At present, the prime methodology for studying neuronal extracellular activity under in vitro conditions is by using substrate-integrated microelectrode arrays (MEAs). This methodology permits simultaneous, long-term recordings (i.e. of up to several weeks) of extracellular field potentials. Correlating MEA recordings with microscopic imaging and stimulations is widely used to study the circuit-connectivity, dynamics and propagation effects in neuron assemblies. It is also used to investigate population coding, activity patterns, plasticity and pharmacological testing on either dissociated neuronal cultures or brain slices of embryonic rats, i.e. the young forests as Cajal described them. Commercially available MEA systems integrate typically 60–120 microelectrodes of 10–30 μm in diameter with pitches on the order of hundreds of micrometers. Typical neuron soma dimension in vertebrates is few micrometers long and the typical neuronal networks have 10000–50000 neurons, the limited number of electrodes and their rather large pitch results in a substantial spatial undersampling of the overall network activity as shown in Fig2.2.

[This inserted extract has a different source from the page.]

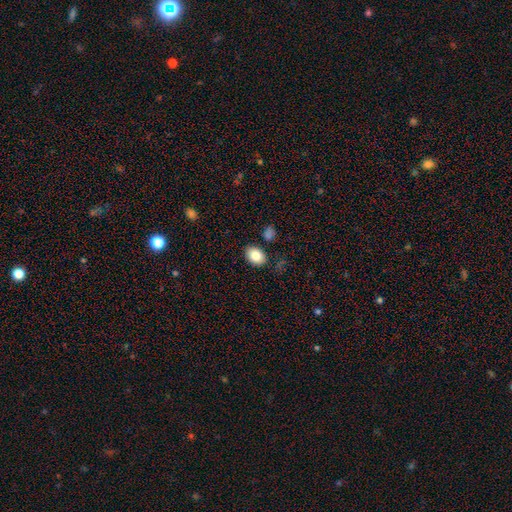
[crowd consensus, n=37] A smooth galaxy with no disk features (92%) that is in between round and cigar-shaped (76%). Merging: none (86%).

Introduction of Neural Recording Channels

Fig. 2.2: Substrate-integrated MEA dish. The microscopic image of the electrode (black) and neurons. Neural Instrumentation Lab, Temple University

The development of higher spatial and temporal resolution at low noise levels are prerequisites for opening the perspective to access the network electrical activity at the global and cell levels. Recently, CMOS-based high-density MEAs were developed featuring switching techniques to manage a large number of electrode channels interconnections, multiplexing, amplification, and filtering. Active Pixel Sensor based MEA platform providing 4096 microelectrodes at 21μm inter-electrode separation and 7.7KHz sampling rate has been documented. Considering the ultimate goal of Brain Activity Map, the current neuroscience in vivo and in vitro research states and the advancement of high density microelectrode arrays, the migration to monitoring thousands of recording channels at high temporal resolution is achievable.